[Opening READING PASSAGE section]

Let $r$ be the retract. Then $r: B^2 \rightarrow A$ is continuous and $r|_A=Id_A$.
Let $f$ be a map from $A$ to $A$ and let $j$ be in inclusion mapping, i.e $j: A \rightarrow B^2$ where $A \cong j(A)$.
Let $\gamma = j \circ f \circ r$, then $\gamma$ is a map from $B^2$ to $B^2$ and so by Brouwers fixed point theoerem $\exists x\in B^2$ s.t. $\gamma(x)=x$.
Also, note that $\gamma(B^2) \subset A$, so this $x$ that we have found is actually an element of $A$, and furthermore $\gamma|_A(B^2) \cong f(A)$, and so $f(x)=x$.
See what i'm going for? Is there a more standard way to show this? Thanks!

[Closing READING PASSAGE section]
[Opening SUPPLIED RECORDS section]

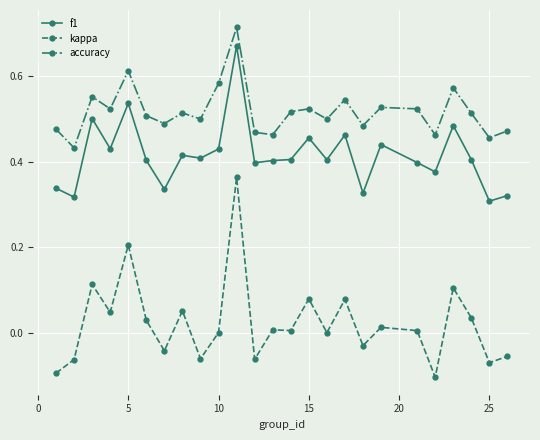

List the series in order of their peak value, lowest first.

kappa, f1, accuracy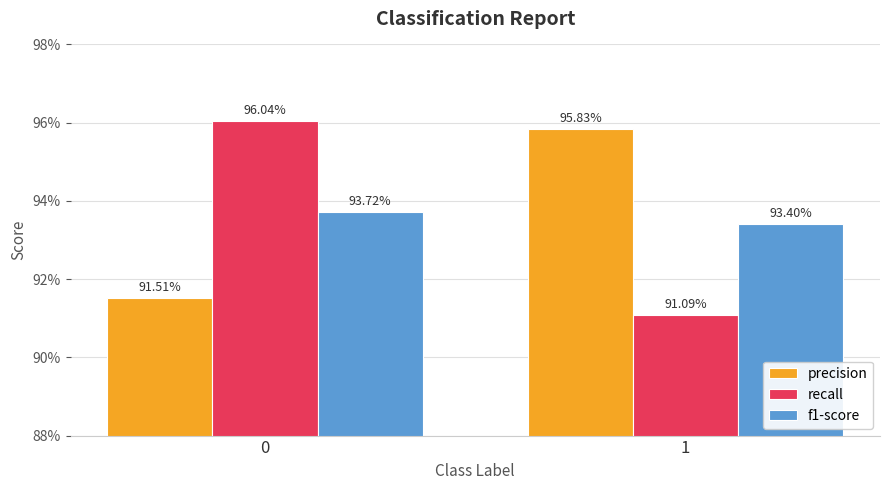

Is it true that f1-score equals 0.9 at 0?

True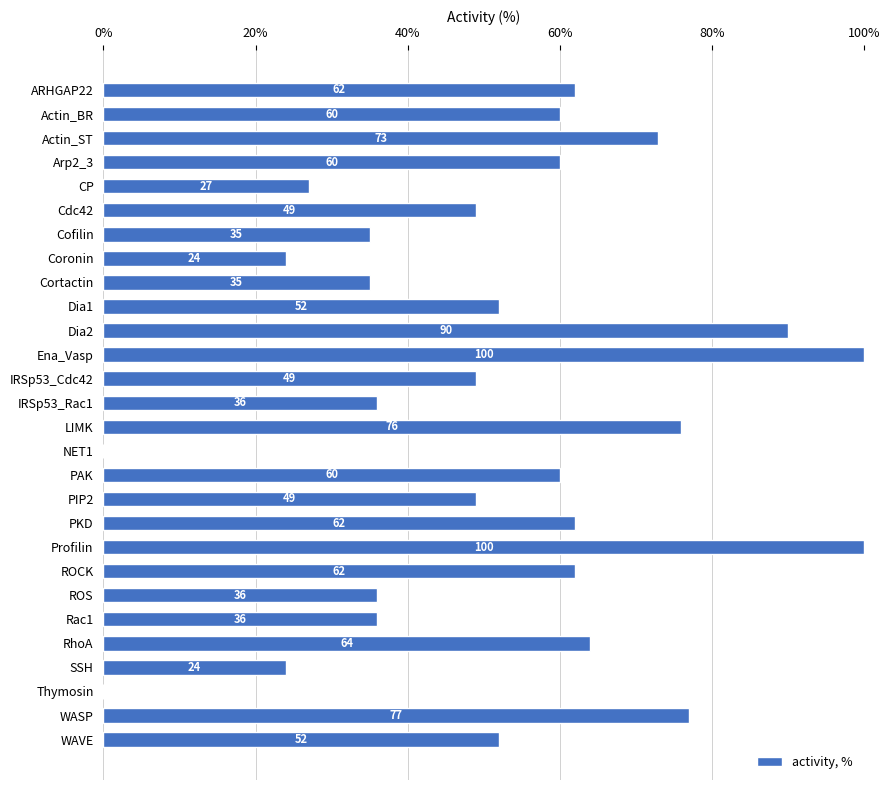

How many values are above zero?

26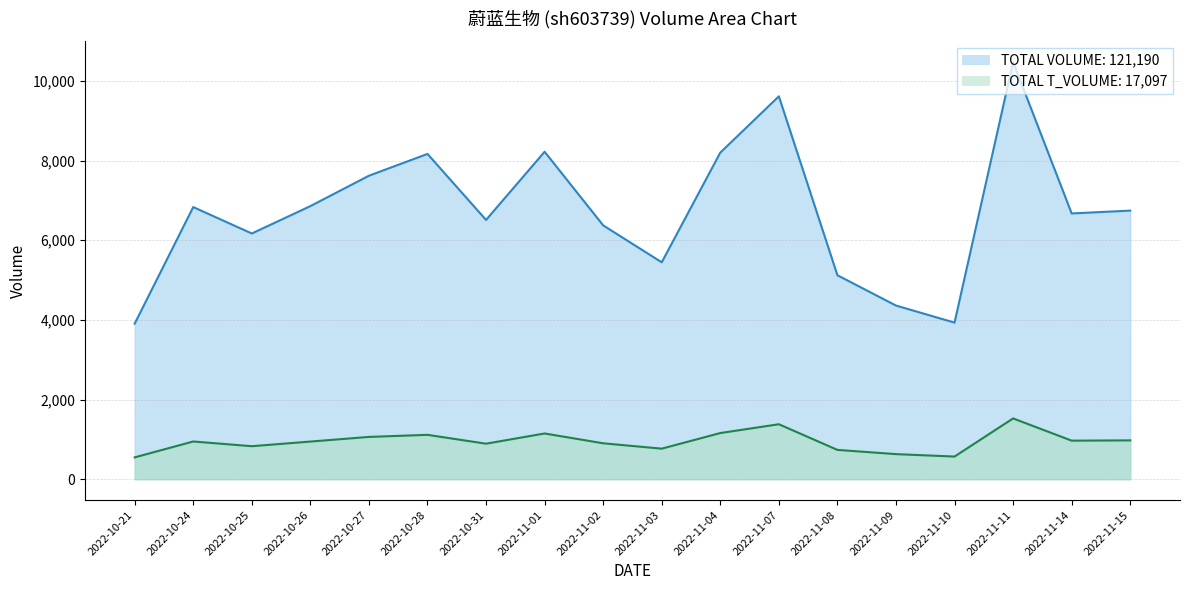

What is the label of the 8th point from the right?

2022-11-04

[Closing SUPPLIED RECORDS section]

● TASKS
- a) Answer these questions about the fixed-point argument:
(i) What two properties of the retract $r$ does it state?
(ii) How is $\gamma$ defined?
(iii) Which theorem does it use to obtain a point $x$ with $\gamma(x)=x$?
- b) Pick up the fixed-point argument after its final sentence and continue it.

● REPLIES
- a)
(i) $r: B^2 \rightarrow A$ is continuous, and $r|_A = Id_A$.
(ii) $\gamma = j \circ f \circ r$, a map from $B^2$ to $B^2$.
(iii) Brouwer's fixed point theorem.

- b)
Your proof is fine. I don't know if there is a standard way, but here is a slightly more concise argument: if $A$ is a retract of $D^2$, then there exists $r : D^2 \to A$ with $rj = 1_A$. As you say, $jfr$ has a fixed point $x \in D^2$. Now, since $$ rjfr = (rj)fr = 1_Afr = fr,$$ then $$ f(r(x)) = fr(x) = rjfr(x) = r(jfr(x)) = r(x). $$
and so $f$ fixes $r(x)$.